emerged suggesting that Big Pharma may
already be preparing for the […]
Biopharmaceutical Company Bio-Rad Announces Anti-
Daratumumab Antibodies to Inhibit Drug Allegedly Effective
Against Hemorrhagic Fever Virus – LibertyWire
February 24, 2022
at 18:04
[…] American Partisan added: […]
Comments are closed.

--

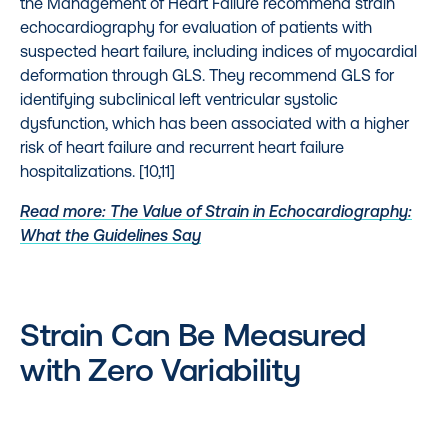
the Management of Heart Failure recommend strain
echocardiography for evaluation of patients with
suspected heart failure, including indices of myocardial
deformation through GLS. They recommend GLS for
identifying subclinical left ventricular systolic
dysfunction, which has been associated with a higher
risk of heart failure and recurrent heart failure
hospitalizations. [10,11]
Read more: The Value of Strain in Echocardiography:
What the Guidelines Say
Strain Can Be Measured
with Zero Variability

§ **Task to carry out**: Within the listing above, extract exactly the lines from the line with "suspected heart failure, including" to the line with "with Zero Variability", the two named lines included, and no others.

§ **Problem solution**:
suspected heart failure, including indices of myocardial
deformation through GLS. They recommend GLS for
identifying subclinical left ventricular systolic
dysfunction, which has been associated with a higher
risk of heart failure and recurrent heart failure
hospitalizations. [10,11]
Read more: The Value of Strain in Echocardiography:
What the Guidelines Say
Strain Can Be Measured
with Zero Variability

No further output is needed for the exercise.